Source data:
..........

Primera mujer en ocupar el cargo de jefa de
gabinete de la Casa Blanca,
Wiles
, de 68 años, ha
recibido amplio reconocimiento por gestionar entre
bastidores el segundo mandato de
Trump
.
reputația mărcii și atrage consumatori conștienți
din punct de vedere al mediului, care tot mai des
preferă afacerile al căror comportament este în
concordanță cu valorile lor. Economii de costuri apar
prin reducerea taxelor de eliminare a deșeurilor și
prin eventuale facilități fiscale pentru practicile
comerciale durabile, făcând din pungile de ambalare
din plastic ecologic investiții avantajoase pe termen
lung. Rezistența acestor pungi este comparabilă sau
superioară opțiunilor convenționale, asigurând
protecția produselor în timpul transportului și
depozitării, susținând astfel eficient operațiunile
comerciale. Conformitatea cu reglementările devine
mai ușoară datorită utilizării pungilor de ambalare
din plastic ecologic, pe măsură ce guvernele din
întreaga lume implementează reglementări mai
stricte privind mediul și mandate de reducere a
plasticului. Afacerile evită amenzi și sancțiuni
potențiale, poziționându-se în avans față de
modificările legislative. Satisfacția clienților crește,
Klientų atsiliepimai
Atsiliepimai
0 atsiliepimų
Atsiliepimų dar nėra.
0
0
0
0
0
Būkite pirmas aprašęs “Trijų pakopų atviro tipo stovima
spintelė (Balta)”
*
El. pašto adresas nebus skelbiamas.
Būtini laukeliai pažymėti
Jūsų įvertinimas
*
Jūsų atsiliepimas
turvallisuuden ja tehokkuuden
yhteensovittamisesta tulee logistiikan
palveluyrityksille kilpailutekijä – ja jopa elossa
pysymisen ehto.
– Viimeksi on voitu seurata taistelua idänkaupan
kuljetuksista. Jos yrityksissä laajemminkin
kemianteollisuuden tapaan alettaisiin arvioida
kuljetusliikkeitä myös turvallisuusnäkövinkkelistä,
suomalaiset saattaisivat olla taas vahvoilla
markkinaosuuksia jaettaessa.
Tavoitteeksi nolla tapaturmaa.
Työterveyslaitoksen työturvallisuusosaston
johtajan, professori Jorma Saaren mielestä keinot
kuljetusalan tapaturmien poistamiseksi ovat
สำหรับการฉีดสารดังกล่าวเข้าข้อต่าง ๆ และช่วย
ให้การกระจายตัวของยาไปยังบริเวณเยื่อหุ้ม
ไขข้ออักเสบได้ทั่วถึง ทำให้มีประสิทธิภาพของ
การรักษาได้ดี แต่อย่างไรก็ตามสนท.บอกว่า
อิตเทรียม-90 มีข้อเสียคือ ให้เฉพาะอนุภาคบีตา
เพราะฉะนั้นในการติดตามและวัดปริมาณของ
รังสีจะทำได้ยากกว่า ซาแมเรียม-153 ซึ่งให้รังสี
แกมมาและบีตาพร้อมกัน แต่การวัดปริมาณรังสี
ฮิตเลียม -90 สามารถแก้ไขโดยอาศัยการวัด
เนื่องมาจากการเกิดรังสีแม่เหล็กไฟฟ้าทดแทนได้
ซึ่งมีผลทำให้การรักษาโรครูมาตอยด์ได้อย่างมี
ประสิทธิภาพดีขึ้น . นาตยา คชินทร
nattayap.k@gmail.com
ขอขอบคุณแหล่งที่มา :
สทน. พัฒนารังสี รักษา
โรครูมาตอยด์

..........

### Task details:
Taking the entries above, please repeat each one exactly.

### Response to this task:
Primera mujer en ocupar el cargo de jefa de
gabinete de la Casa Blanca,
Wiles
, de 68 años, ha
recibido amplio reconocimiento por gestionar entre
bastidores el segundo mandato de
Trump
.
reputația mărcii și atrage consumatori conștienți
din punct de vedere al mediului, care tot mai des
preferă afacerile al căror comportament este în
concordanță cu valorile lor. Economii de costuri apar
prin reducerea taxelor de eliminare a deșeurilor și
prin eventuale facilități fiscale pentru practicile
comerciale durabile, făcând din pungile de ambalare
din plastic ecologic investiții avantajoase pe termen
lung. Rezistența acestor pungi este comparabilă sau
superioară opțiunilor convenționale, asigurând
protecția produselor în timpul transportului și
depozitării, susținând astfel eficient operațiunile
comerciale. Conformitatea cu reglementările devine
mai ușoară datorită utilizării pungilor de ambalare
din plastic ecologic, pe măsură ce guvernele din
întreaga lume implementează reglementări mai
stricte privind mediul și mandate de reducere a
plasticului. Afacerile evită amenzi și sancțiuni
potențiale, poziționându-se în avans față de
modificările legislative. Satisfacția clienților crește,
Klientų atsiliepimai
Atsiliepimai
0 atsiliepimų
Atsiliepimų dar nėra.
0
0
0
0
0
Būkite pirmas aprašęs “Trijų pakopų atviro tipo stovima
spintelė (Balta)”
*
El. pašto adresas nebus skelbiamas.
Būtini laukeliai pažymėti
Jūsų įvertinimas
*
Jūsų atsiliepimas
turvallisuuden ja tehokkuuden
yhteensovittamisesta tulee logistiikan
palveluyrityksille kilpailutekijä – ja jopa elossa
pysymisen ehto.
– Viimeksi on voitu seurata taistelua idänkaupan
kuljetuksista. Jos yrityksissä laajemminkin
kemianteollisuuden tapaan alettaisiin arvioida
kuljetusliikkeitä myös turvallisuusnäkövinkkelistä,
suomalaiset saattaisivat olla taas vahvoilla
markkinaosuuksia jaettaessa.
Tavoitteeksi nolla tapaturmaa.
Työterveyslaitoksen työturvallisuusosaston
johtajan, professori Jorma Saaren mielestä keinot
kuljetusalan tapaturmien poistamiseksi ovat
สำหรับการฉีดสารดังกล่าวเข้าข้อต่าง ๆ และช่วย
ให้การกระจายตัวของยาไปยังบริเวณเยื่อหุ้ม
ไขข้ออักเสบได้ทั่วถึง ทำให้มีประสิทธิภาพของ
การรักษาได้ดี แต่อย่างไรก็ตามสนท.บอกว่า
อิตเทรียม-90 มีข้อเสียคือ ให้เฉพาะอนุภาคบีตา
เพราะฉะนั้นในการติดตามและวัดปริมาณของ
รังสีจะทำได้ยากกว่า ซาแมเรียม-153 ซึ่งให้รังสี
แกมมาและบีตาพร้อมกัน แต่การวัดปริมาณรังสี
ฮิตเลียม -90 สามารถแก้ไขโดยอาศัยการวัด
เนื่องมาจากการเกิดรังสีแม่เหล็กไฟฟ้าทดแทนได้
ซึ่งมีผลทำให้การรักษาโรครูมาตอยด์ได้อย่างมี
ประสิทธิภาพดีขึ้น . นาตยา คชินทร
nattayap.k@gmail.com
ขอขอบคุณแหล่งที่มา :
สทน. พัฒนารังสี รักษา
โรครูมาตอยด์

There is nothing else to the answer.